A cosa servono gli scrittori nell’epoca che il sociologo polacco Zygmunt Bauman ha definito dell’“insicurezza” e della “paura”?

La maggior parte degli autori contemporanei si compiace di descrivere i tratti sfigurati dei volti dell’umanità ferita che popola quella “terra desolata” che è il tempo in cui viviamo. Maria Giovanna Augugliaro, autrice della raccolta di racconti “L’anagramma della vita”, non si limita a fare proprio il dolore e la confusione del presente, ma ne cerca il significato.

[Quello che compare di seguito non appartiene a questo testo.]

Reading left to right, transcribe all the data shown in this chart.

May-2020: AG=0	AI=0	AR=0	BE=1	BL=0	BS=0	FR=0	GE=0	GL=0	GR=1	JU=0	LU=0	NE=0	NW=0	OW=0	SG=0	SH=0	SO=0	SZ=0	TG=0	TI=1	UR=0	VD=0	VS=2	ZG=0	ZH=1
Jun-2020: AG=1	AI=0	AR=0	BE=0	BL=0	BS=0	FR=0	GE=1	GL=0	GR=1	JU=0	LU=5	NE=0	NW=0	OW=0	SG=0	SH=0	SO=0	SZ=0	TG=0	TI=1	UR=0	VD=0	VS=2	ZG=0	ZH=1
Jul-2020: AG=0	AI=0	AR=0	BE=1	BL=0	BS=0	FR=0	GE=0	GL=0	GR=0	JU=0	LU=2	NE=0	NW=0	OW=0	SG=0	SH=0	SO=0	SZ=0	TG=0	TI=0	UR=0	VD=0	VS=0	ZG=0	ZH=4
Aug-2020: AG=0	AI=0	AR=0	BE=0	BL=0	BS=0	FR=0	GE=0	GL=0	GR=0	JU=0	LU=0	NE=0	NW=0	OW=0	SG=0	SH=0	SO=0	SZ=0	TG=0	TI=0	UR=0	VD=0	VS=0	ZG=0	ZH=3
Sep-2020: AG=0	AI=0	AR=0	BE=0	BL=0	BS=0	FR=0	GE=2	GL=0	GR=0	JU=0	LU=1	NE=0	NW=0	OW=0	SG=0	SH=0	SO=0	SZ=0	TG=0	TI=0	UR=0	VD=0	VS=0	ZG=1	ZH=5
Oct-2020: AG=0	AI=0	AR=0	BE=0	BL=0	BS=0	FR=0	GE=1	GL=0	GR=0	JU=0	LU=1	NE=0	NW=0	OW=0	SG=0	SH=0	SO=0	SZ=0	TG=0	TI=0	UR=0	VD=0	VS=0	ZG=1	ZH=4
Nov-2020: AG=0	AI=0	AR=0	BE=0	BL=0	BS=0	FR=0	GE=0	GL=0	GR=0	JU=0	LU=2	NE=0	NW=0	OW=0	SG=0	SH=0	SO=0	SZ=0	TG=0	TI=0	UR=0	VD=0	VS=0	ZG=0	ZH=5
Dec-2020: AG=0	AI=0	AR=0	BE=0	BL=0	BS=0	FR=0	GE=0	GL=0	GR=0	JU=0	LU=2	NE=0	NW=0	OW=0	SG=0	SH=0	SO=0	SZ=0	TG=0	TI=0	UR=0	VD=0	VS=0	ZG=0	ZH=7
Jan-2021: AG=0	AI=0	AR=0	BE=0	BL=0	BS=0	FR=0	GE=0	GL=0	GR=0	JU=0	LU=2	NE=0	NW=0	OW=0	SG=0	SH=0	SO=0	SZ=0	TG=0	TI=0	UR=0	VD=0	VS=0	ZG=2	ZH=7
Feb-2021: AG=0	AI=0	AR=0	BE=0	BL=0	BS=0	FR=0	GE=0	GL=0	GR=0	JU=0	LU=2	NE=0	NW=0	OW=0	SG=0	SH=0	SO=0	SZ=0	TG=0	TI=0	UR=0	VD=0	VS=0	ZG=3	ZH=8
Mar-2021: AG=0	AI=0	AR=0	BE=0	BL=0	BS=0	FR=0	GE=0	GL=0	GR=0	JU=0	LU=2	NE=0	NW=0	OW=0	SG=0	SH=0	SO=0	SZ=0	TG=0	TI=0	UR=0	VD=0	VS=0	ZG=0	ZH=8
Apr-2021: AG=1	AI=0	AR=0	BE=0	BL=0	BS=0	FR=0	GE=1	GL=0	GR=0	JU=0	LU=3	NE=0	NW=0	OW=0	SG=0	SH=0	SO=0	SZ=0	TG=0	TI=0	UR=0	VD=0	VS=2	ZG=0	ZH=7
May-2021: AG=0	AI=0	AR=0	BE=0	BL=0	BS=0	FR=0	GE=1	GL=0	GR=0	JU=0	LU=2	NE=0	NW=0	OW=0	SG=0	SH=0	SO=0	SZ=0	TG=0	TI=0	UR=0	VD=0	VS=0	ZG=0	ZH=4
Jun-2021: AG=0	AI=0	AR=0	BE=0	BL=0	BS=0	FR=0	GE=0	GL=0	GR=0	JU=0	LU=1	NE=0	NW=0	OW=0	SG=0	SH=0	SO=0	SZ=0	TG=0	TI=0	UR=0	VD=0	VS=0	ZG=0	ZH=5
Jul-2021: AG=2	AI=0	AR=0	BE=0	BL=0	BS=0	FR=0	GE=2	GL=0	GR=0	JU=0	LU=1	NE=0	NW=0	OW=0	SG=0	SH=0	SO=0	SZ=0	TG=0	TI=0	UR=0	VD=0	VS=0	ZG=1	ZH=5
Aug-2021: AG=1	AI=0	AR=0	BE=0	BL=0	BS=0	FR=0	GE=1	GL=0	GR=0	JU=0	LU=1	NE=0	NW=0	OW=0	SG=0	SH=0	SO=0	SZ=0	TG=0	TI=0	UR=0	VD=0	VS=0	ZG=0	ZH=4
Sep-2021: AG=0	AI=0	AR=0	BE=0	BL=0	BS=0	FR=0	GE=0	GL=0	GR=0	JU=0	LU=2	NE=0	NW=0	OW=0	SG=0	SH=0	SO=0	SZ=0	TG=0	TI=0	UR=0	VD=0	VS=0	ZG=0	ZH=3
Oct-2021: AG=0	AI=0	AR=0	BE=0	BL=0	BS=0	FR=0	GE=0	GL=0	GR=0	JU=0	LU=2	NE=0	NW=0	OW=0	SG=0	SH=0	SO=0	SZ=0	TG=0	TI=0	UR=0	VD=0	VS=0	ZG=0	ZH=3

È un mondo magico quello creato dalla scrittrice catanese alla sua prima fatica, espresso in un tono spesso fiabesco. E, tuttavia, le immagini incantate delle creaturine che abitano l’universo di Maria Giovanna Augugliaro, popolato da ex formiche regine e bruchi, da sagge mamme-testuggine, maghi ciarlatani e da fragili fanciulli, si scontrano, sotto la superficie dell’affabulazione linguistica, con la realtà tremendamente incombente delle circostanze che descrive. Un urto che accade sotto la superficie del testo e che genera uno stridore che solo un’umanità adulta, e non un bambino, può comprendere e fare proprio.

Ma se, per pregiudizio, questi personaggi fantastici ci dovessero apparire poco consoni all’età adulta, i luoghi in cui le loro storie si consumano cadono, invece, certamente dentro l’orizzonte della nostra esperienza umana. Chi, infatti, non ha mai rischiato di essere risucchiato dal “pantano della malinconia”, o di perdersi nell’ “esteso campo della rinuncia”?

«Non mi interessa che il racconto parli di me – ha affermato Maria Giovanna Augugliaro durante alla presentazione del suo libro, a Marina di Ragusa nel corso di uno degli incontri proposti all’interno dell’estate ragusana da Centro Socio Culturale Ibleo – mi importa che parlino di “te”». In questa tensione, sempre originale ed arguta, a cogliere la vita laddove essa continua a sorprenderci e a squassare le categorie con cui cerchiamo di imbrigliarla sta la qualità letteraria di Augugliaro.

Nei racconti che compongono “L’anagramma della vita” tutto accade all’improvviso e senza preamboli. Nel breve volgere di poche pagine la vita irrompe, travolge e cambia. E tuttavia, sembra che quella circostanza imprevista sia preceduta da una tensione potente e nascosta che esplodendo all’improvviso, rivela chi siamo davvero – per così dire- nonostante noi stessi. Proprio per questa ragione, come accade alla Quercia e al Giunco in uno dei racconti, l’io «si rivela nel fuoco e nella tempesta». «Il cuore infatti non è solo bellezza – spiega la scrittrice catanese – c’è la tentazione, ed anche il desiderio più puro può corrompersi».

Il significato dell’esistenza, cioè, non lo si trova nell’analisi. Esso si lascia intravedere nell’apparente casualità di un incontro. Accade così ai due fratelli Men e An: solo il sopraggiungere dell’ospite inatteso mostrerà loro il tesoro nascosto in uno dei meandri della caverna in cui vivono e nel quale, da soli, non avevano mai avuto il coraggio di addentrarsi.

È sempre una presenza amica a vincere l’incertezza e la paura. Nell’abbraccio di una compagnia non sono le circostanze a cambiare, è lo sguardo. L’ippopotamo protagonista di uno dei racconti della raccolta non si trasformerà mai nella farfalla che sognava di diventare. La realtà resta la stessa anche nella sua drammaticità, eppure gli occhi che la guardano possono sorprendersi pieni di stupore per ciò che c’è. Fino alla scoperta più sconcertante per chi non teme di interrogarsi sul senso delle cose: «Come è possibile che il guardiano della vita sia stato il dolore»?